*** DATA SUPPLIED Section Begins ***
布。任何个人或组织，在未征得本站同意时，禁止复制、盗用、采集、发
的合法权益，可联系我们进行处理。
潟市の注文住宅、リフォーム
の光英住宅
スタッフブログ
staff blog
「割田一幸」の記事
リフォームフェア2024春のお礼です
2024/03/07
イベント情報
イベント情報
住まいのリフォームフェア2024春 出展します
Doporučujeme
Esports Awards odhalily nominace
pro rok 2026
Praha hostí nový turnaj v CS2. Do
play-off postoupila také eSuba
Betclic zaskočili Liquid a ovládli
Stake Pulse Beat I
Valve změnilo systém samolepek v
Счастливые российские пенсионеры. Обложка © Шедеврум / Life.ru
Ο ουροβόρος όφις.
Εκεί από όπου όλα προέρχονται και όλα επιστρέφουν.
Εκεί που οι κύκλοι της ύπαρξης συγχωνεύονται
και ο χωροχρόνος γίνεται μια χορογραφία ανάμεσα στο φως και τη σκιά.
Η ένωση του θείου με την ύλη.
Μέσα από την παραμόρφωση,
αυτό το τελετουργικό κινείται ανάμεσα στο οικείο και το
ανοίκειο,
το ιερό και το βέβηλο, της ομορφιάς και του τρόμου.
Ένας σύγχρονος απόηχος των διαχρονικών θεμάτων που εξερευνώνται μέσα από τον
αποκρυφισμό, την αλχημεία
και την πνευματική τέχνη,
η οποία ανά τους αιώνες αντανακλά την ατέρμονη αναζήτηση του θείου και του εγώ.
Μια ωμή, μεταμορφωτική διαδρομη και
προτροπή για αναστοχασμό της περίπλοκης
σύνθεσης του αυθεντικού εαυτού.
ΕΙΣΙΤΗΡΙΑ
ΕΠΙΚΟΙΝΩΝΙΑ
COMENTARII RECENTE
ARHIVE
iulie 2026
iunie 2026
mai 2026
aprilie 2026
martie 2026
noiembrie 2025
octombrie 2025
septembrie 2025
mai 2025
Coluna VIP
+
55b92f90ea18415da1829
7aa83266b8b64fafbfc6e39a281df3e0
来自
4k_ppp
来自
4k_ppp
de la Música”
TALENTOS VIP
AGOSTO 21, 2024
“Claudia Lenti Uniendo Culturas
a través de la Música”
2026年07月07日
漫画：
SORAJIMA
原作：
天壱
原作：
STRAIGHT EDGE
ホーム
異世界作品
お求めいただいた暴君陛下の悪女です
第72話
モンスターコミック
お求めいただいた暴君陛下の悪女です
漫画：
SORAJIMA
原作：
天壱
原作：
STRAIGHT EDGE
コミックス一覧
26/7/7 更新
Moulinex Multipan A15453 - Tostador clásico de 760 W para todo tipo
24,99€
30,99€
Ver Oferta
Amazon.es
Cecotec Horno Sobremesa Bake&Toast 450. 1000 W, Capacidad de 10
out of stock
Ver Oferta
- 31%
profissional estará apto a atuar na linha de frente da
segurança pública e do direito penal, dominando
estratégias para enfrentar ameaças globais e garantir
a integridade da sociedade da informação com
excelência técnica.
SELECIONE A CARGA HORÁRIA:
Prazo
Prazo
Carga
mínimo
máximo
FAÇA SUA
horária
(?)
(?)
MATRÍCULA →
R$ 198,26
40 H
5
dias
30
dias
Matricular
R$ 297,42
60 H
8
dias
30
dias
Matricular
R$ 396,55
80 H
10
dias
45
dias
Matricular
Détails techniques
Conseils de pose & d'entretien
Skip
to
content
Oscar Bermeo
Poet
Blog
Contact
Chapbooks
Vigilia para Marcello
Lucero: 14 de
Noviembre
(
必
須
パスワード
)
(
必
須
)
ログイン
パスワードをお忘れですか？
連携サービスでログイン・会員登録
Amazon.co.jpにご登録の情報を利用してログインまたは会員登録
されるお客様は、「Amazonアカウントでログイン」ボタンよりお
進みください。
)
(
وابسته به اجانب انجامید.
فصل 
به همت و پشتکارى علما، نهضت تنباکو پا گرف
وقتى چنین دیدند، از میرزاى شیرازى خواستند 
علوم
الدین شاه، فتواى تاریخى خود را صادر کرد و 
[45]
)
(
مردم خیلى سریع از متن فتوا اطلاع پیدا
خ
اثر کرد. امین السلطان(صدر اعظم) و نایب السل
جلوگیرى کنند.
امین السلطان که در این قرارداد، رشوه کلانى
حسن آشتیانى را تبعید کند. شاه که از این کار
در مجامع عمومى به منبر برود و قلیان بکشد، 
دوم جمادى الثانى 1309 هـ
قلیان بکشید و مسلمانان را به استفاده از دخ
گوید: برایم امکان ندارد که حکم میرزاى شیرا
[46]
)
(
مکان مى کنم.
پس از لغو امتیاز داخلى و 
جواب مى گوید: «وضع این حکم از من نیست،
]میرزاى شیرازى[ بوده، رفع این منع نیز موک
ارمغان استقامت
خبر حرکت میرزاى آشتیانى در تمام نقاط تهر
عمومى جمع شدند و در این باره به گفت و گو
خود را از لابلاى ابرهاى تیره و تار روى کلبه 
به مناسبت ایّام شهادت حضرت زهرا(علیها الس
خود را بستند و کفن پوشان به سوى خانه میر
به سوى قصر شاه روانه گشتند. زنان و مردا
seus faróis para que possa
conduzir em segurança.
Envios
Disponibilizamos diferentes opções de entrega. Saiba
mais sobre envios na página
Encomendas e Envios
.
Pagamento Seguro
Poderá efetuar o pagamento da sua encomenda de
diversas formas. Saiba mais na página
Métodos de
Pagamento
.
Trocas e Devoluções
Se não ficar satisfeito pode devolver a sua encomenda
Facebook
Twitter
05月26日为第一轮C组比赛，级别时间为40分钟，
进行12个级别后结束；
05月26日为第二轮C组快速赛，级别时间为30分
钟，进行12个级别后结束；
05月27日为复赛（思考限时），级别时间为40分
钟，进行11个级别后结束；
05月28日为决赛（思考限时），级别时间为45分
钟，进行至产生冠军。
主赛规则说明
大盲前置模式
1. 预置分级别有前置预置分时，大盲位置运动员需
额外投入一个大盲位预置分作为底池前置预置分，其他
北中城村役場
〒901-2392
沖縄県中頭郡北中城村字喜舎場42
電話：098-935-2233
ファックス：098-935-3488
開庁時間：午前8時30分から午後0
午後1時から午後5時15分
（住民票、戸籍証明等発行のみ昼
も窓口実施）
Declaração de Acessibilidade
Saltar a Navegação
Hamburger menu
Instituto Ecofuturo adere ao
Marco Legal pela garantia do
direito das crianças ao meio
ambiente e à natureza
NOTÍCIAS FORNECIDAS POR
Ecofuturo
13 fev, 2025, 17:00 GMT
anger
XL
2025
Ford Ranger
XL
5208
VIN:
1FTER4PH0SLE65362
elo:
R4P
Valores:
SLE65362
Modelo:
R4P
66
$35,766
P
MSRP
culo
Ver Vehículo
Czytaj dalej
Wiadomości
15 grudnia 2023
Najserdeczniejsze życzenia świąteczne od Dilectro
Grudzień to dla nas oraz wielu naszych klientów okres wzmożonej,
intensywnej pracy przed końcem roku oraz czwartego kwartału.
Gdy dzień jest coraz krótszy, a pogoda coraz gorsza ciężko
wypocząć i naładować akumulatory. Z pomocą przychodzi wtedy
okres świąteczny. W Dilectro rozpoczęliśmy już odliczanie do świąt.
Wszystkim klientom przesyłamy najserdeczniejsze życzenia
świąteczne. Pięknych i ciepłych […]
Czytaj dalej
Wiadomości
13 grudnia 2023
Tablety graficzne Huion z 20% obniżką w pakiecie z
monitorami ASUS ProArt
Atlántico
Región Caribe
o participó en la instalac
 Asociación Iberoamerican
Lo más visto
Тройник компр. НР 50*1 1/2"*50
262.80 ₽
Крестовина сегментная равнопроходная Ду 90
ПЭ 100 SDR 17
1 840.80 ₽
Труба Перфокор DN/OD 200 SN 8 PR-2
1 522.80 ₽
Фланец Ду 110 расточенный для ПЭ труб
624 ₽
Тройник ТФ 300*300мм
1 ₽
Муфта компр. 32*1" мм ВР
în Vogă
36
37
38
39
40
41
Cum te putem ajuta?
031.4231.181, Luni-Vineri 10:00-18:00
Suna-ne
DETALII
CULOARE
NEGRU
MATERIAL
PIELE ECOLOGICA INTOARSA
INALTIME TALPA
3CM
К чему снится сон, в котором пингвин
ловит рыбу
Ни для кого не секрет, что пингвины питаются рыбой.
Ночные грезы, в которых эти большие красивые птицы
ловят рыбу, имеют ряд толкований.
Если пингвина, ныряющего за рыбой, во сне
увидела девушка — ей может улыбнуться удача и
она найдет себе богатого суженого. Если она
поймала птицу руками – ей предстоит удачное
*** DATA SUPPLIED Section Ends ***
WHAT TO DO:
If a line in the records above contains the word "θείου", copy it.

OUTPUT FOR THIS EXERCISE:
Η ένωση του θείου με την ύλη.
η οποία ανά τους αιώνες αντανακλά την ατέρμονη αναζήτηση του θείου και του εγώ.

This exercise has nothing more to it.